Available records:
(begin)

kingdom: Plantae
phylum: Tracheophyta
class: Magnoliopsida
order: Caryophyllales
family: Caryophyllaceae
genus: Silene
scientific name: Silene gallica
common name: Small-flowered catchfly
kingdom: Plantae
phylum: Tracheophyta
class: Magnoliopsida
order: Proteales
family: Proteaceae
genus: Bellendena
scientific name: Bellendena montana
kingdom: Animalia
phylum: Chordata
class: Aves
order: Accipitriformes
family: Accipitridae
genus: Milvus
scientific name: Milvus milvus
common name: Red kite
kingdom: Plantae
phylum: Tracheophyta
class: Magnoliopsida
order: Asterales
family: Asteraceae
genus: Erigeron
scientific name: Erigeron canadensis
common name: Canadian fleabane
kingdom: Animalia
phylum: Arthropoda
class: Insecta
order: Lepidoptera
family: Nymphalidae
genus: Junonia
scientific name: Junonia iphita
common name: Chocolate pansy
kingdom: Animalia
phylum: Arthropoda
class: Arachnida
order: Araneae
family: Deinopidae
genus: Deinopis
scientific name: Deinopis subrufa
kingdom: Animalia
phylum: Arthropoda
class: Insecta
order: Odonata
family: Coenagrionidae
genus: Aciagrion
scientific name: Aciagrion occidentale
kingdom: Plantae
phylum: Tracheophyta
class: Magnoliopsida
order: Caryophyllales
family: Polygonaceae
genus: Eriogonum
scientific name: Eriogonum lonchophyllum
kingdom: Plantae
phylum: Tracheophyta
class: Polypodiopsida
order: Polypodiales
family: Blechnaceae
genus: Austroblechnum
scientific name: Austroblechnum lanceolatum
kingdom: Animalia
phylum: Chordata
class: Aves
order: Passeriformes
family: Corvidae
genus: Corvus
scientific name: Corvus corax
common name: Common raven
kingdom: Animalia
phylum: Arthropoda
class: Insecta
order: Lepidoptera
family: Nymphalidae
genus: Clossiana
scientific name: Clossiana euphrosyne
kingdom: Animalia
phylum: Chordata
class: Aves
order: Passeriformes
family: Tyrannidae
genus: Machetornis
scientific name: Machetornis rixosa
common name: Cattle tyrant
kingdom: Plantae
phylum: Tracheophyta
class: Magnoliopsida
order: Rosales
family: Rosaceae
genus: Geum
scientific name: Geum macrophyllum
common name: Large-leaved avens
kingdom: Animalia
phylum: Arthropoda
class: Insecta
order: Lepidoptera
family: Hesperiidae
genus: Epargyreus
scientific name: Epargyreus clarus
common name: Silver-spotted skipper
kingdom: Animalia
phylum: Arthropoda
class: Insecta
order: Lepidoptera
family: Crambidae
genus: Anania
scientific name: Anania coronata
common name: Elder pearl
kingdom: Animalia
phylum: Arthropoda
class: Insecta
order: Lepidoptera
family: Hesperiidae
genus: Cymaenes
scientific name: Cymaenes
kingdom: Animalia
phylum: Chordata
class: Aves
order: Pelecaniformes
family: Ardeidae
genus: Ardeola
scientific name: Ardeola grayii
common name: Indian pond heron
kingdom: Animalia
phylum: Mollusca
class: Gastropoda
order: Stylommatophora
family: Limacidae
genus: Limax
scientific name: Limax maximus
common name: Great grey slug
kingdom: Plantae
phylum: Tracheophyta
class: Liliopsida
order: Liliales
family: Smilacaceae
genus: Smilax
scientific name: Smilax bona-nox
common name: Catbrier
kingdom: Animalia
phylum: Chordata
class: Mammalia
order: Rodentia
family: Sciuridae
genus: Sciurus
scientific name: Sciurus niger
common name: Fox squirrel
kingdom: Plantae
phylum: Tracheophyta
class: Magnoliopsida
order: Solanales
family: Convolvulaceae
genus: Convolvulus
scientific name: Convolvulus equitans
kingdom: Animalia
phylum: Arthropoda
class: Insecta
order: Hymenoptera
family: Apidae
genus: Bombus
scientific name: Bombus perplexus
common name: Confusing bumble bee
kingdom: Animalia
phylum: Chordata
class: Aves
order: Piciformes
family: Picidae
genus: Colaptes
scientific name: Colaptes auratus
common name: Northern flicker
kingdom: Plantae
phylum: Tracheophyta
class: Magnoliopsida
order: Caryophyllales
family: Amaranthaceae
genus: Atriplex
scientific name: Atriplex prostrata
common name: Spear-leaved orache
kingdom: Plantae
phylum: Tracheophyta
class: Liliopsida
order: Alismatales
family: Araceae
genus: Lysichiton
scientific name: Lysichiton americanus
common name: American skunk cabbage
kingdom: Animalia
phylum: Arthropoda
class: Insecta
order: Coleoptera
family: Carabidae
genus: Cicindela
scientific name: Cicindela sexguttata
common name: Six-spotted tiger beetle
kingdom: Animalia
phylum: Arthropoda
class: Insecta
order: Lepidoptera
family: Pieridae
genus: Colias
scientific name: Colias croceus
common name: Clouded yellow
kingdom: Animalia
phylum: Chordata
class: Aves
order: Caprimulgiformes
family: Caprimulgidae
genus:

(end)

Direction: Convert every line of the data above into a numbered list, skipping any blank lines.

Solution for this problem:
1. kingdom: Plantae
2. phylum: Tracheophyta
3. class: Magnoliopsida
4. order: Caryophyllales
5. family: Caryophyllaceae
6. genus: Silene
7. scientific name: Silene gallica
8. common name: Small-flowered catchfly
9. kingdom: Plantae
10. phylum: Tracheophyta
11. class: Magnoliopsida
12. order: Proteales
13. family: Proteaceae
14. genus: Bellendena
15. scientific name: Bellendena montana
16. kingdom: Animalia
17. phylum: Chordata
18. class: Aves
19. order: Accipitriformes
20. family: Accipitridae
21. genus: Milvus
22. scientific name: Milvus milvus
23. common name: Red kite
24. kingdom: Plantae
25. phylum: Tracheophyta
26. class: Magnoliopsida
27. order: Asterales
28. family: Asteraceae
29. genus: Erigeron
30. scientific name: Erigeron canadensis
31. common name: Canadian fleabane
32. kingdom: Animalia
33. phylum: Arthropoda
34. class: Insecta
35. order: Lepidoptera
36. family: Nymphalidae
37. genus: Junonia
38. scientific name: Junonia iphita
39. common name: Chocolate pansy
40. kingdom: Animalia
41. phylum: Arthropoda
42. class: Arachnida
43. order: Araneae
44. family: Deinopidae
45. genus: Deinopis
46. scientific name: Deinopis subrufa
47. kingdom: Animalia
48. phylum: Arthropoda
49. class: Insecta
50. order: Odonata
51. family: Coenagrionidae
52. genus: Aciagrion
53. scientific name: Aciagrion occidentale
54. kingdom: Plantae
55. phylum: Tracheophyta
56. class: Magnoliopsida
57. order: Caryophyllales
58. family: Polygonaceae
59. genus: Eriogonum
60. scientific name: Eriogonum lonchophyllum
61. kingdom: Plantae
62. phylum: Tracheophyta
63. class: Polypodiopsida
64. order: Polypodiales
65. family: Blechnaceae
66. genus: Austroblechnum
67. scientific name: Austroblechnum lanceolatum
68. kingdom: Animalia
69. phylum: Chordata
70. class: Aves
71. order: Passeriformes
72. family: Corvidae
73. genus: Corvus
74. scientific name: Corvus corax
75. common name: Common raven
76. kingdom: Animalia
77. phylum: Arthropoda
78. class: Insecta
79. order: Lepidoptera
80. family: Nymphalidae
81. genus: Clossiana
82. scientific name: Clossiana euphrosyne
83. kingdom: Animalia
84. phylum: Chordata
85. class: Aves
86. order: Passeriformes
87. family: Tyrannidae
88. genus: Machetornis
89. scientific name: Machetornis rixosa
90. common name: Cattle tyrant
91. kingdom: Plantae
92. phylum: Tracheophyta
93. class: Magnoliopsida
94. order: Rosales
95. family: Rosaceae
96. genus: Geum
97. scientific name: Geum macrophyllum
98. common name: Large-leaved avens
99. kingdom: Animalia
100. phylum: Arthropoda
101. class: Insecta
102. order: Lepidoptera
103. family: Hesperiidae
104. genus: Epargyreus
105. scientific name: Epargyreus clarus
106. common name: Silver-spotted skipper
107. kingdom: Animalia
108. phylum: Arthropoda
109. class: Insecta
110. order: Lepidoptera
111. family: Crambidae
112. genus: Anania
113. scientific name: Anania coronata
114. common name: Elder pearl
115. kingdom: Animalia
116. phylum: Arthropoda
117. class: Insecta
118. order: Lepidoptera
119. family: Hesperiidae
120. genus: Cymaenes
121. scientific name: Cymaenes
122. kingdom: Animalia
123. phylum: Chordata
124. class: Aves
125. order: Pelecaniformes
126. family: Ardeidae
127. genus: Ardeola
128. scientific name: Ardeola grayii
129. common name: Indian pond heron
130. kingdom: Animalia
131. phylum: Mollusca
132. class: Gastropoda
133. order: Stylommatophora
134. family: Limacidae
135. genus: Limax
136. scientific name: Limax maximus
137. common name: Great grey slug
138. kingdom: Plantae
139. phylum: Tracheophyta
140. class: Liliopsida
141. order: Liliales
142. family: Smilacaceae
143. genus: Smilax
144. scientific name: Smilax bona-nox
145. common name: Catbrier
146. kingdom: Animalia
147. phylum: Chordata
148. class: Mammalia
149. order: Rodentia
150. family: Sciuridae
151. genus: Sciurus
152. scientific name: Sciurus niger
153. common name: Fox squirrel
154. kingdom: Plantae
155. phylum: Tracheophyta
156. class: Magnoliopsida
157. order: Solanales
158. family: Convolvulaceae
159. genus: Convolvulus
160. scientific name: Convolvulus equitans
161. kingdom: Animalia
162. phylum: Arthropoda
163. class: Insecta
164. order: Hymenoptera
165. family: Apidae
166. genus: Bombus
167. scientific name: Bombus perplexus
168. common name: Confusing bumble bee
169. kingdom: Animalia
170. phylum: Chordata
171. class: Aves
172. order: Piciformes
173. family: Picidae
174. genus: Colaptes
175. scientific name: Colaptes auratus
176. common name: Northern flicker
177. kingdom: Plantae
178. phylum: Tracheophyta
179. class: Magnoliopsida
180. order: Caryophyllales
181. family: Amaranthaceae
182. genus: Atriplex
183. scientific name: Atriplex prostrata
184. common name: Spear-leaved orache
185. kingdom: Plantae
186. phylum: Tracheophyta
187. class: Liliopsida
188. order: Alismatales
189. family: Araceae
190. genus: Lysichiton
191. scientific name: Lysichiton americanus
192. common name: American skunk cabbage
193. kingdom: Animalia
194. phylum: Arthropoda
195. class: Insecta
196. order: Coleoptera
197. family: Carabidae
198. genus: Cicindela
199. scientific name: Cicindela sexguttata
200. common name: Six-spotted tiger beetle
201. kingdom: Animalia
202. phylum: Arthropoda
203. class: Insecta
204. order: Lepidoptera
205. family: Pieridae
206. genus: Colias
207. scientific name: Colias croceus
208. common name: Clouded yellow
209. kingdom: Animalia
210. phylum: Chordata
211. class: Aves
212. order: Caprimulgiformes
213. family: Caprimulgidae
214. genus:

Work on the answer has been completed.